Is Jesus Christ "red in tooth and claw?"

To ask whether Jesus Christ is “red in tooth and claw” (as Alfred Lord Tennyson described the natural world) is to invite the charge of blasphemy; it suggests an ugly futility of the Incarnation. The intuition that it’s blasphemous to even ask the question should also be enough to reveal our intuitions about the answer, namely, that Christ did not come to perpetuate the violence and savagery of the world but to bear it, expose it, and transform it. Divine judgment and justice do not perpetuate suffering but bring it to an end. This is in keeping with the divine ethos of faith, hope, and charity, which Christ’s body in the Church is commanded and impelled to reflect.

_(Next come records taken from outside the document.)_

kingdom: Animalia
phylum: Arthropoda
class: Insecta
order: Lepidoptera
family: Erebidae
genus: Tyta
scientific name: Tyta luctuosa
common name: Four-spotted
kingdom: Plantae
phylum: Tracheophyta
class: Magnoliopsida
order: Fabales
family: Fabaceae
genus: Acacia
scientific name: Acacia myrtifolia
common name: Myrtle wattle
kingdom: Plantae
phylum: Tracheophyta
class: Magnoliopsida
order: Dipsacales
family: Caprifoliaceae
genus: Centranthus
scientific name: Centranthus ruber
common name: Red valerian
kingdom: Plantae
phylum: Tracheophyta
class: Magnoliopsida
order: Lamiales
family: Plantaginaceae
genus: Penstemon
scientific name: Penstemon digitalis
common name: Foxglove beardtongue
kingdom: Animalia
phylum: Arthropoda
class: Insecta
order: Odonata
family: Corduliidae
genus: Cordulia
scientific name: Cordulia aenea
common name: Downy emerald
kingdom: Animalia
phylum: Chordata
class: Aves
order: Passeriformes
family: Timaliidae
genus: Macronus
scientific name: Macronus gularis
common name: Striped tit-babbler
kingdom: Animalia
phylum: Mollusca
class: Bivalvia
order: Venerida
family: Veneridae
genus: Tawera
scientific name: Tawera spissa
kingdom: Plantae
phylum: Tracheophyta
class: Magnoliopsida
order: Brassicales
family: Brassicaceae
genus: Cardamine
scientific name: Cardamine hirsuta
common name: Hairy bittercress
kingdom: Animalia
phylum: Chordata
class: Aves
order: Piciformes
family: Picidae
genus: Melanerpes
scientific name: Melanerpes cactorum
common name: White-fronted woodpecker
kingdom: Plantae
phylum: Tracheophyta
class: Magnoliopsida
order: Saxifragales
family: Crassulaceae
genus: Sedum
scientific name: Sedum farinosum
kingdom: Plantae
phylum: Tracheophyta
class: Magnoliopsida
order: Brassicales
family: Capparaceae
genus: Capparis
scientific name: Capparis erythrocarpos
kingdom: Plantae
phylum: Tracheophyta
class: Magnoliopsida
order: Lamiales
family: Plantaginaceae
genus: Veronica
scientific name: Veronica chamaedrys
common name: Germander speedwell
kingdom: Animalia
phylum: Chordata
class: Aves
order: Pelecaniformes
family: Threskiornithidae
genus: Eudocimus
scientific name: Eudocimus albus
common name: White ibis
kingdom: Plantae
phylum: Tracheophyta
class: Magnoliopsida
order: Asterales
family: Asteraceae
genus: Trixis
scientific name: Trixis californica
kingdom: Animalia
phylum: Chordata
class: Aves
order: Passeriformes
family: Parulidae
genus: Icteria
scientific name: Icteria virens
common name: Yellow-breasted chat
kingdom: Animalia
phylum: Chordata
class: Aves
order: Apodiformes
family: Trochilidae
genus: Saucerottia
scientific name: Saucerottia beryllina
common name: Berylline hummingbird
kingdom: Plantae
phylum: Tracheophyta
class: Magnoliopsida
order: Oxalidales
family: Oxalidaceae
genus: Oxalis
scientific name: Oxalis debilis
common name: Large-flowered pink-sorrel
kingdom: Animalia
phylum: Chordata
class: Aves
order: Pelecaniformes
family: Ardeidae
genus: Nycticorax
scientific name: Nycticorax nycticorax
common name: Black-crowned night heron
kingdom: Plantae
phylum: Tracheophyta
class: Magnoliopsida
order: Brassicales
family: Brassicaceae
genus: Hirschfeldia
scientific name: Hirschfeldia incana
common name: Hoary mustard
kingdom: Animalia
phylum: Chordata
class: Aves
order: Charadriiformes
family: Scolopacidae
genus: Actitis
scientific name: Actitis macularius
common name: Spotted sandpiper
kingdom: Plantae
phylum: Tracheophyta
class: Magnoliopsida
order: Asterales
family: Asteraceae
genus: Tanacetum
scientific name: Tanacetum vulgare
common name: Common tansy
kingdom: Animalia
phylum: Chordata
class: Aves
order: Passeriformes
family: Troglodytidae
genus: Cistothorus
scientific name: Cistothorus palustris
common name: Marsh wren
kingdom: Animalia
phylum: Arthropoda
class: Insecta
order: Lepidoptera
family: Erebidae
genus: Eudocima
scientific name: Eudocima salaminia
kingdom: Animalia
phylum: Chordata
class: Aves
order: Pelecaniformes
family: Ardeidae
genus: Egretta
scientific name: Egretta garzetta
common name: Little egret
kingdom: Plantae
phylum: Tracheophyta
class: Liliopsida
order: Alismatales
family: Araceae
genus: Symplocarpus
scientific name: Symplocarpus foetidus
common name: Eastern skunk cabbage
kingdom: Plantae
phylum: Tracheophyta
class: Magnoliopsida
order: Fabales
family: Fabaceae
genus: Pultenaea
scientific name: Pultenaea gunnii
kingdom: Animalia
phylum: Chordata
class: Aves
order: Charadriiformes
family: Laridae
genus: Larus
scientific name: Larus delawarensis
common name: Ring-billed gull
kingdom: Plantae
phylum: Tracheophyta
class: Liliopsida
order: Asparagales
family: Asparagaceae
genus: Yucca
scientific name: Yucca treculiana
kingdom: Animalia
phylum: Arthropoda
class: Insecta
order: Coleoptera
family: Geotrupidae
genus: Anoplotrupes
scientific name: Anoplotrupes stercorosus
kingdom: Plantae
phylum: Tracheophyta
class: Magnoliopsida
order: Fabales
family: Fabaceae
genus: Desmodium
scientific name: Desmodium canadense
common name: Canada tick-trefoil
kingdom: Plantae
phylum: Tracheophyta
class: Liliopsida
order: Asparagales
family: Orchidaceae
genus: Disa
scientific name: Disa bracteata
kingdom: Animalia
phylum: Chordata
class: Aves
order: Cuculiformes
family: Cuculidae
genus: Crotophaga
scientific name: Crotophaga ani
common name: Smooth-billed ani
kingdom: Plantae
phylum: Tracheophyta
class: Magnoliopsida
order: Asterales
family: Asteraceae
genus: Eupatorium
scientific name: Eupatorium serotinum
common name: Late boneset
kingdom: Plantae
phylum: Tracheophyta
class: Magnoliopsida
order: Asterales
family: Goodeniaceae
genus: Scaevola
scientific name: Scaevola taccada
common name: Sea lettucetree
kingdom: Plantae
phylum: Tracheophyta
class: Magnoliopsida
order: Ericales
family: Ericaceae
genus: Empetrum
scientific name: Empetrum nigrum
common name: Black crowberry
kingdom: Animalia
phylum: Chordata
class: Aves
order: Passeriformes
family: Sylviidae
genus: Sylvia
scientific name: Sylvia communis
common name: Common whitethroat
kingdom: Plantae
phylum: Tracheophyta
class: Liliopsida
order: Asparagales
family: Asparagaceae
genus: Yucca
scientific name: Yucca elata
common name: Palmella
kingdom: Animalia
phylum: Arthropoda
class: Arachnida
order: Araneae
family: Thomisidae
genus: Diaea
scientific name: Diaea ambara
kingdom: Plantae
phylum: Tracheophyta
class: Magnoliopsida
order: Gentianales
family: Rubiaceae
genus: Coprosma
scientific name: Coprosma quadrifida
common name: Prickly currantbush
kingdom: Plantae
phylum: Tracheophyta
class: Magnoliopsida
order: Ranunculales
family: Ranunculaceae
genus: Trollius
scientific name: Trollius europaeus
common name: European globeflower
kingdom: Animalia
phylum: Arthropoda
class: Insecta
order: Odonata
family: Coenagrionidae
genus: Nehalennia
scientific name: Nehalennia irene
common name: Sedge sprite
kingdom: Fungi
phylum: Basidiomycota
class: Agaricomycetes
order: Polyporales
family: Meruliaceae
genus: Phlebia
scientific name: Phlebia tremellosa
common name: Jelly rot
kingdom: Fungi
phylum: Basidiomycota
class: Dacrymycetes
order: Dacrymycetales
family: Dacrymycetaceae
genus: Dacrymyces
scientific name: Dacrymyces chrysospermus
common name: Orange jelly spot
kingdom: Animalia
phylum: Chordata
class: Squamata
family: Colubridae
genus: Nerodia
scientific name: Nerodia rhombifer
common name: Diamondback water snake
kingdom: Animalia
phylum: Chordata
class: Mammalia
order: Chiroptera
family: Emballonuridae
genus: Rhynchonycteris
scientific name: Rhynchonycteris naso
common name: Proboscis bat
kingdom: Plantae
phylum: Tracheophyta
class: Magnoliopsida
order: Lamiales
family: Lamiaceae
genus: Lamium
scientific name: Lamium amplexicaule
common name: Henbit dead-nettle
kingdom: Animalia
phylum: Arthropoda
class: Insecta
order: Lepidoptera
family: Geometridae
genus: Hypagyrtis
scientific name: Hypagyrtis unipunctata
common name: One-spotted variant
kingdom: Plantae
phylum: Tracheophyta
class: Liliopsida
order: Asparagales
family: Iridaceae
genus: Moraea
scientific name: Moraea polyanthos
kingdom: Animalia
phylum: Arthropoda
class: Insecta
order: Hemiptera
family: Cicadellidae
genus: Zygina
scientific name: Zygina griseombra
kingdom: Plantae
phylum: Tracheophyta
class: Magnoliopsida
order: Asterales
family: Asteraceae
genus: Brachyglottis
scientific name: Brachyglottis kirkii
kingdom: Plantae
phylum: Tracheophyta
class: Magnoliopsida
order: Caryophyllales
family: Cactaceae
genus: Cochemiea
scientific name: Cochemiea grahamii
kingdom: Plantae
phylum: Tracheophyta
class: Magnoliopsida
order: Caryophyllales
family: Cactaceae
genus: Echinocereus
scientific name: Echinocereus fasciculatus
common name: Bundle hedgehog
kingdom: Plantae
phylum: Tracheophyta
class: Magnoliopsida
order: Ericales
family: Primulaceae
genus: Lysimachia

Before the fall, there was no death and Christ’s work undoes the fall and death. Biblical revelation therefore does not accord with Dante’s picture of everlasting suffering, but teaches rather that death and suffering are finally finished—not merely relegated to another principality called hell, where demonic torment is given full reign just outside the walls of the Kingdom forever and ever.

I’ve written more extensively on Camus and Marcel elsewhere but it’s worthwhile to draw attention here to their divergence where, while Camus perceives the conflict between human longing and a world “red in tooth and claw” as one to be faced and resisted, Marcel sees it as a place where faith, hope, and love must break through the walls of isolation and hostility that Camus’s philosophy implicitly erects.

This distinction becomes critical when applied to the violence and oppression inherent in history. If one views Christ through the lens of the absurd—as one might be tempted to do when grappling with the apparent contradictions between Christ’s meekness and the brutality of history—then His suffering becomes little more than a tragic gesture in the face of the world’s unrelenting cruelty. Alienation is impossible in Christ’s kingdom; and absurdity is impossible under the sovereign Lord of history. From Marcel’s perspective, Christ’s suffering is the very key to unraveling the false dichotomy between divine omnipotence and human vulnerability. The cross is not an absurdity to be passively endured or resisted through rebellion; it is the divine encounter that brings a new order into being. The world’s violence, its endless parade of wars, persecutions, and inquisitions, all testify to the reality that human efforts to impose order through force only serve to perpetuate chaos. The history of violence against heretics and the deployment of just war theory as an ad hoc, self-serving, justification for bloodshed must be seen as deep betrayals of Christ’s call to love, mercy, and reconciliation.

In the end, death and suffering are have no place in eternity—neither prior to sin which marred creation, nor after the final judgment upon which all that opposes Christ loses its gift of life and existence. To insist that violence should have a place in the meantime is to take one’s eyes off of these eternal things and off of Christ.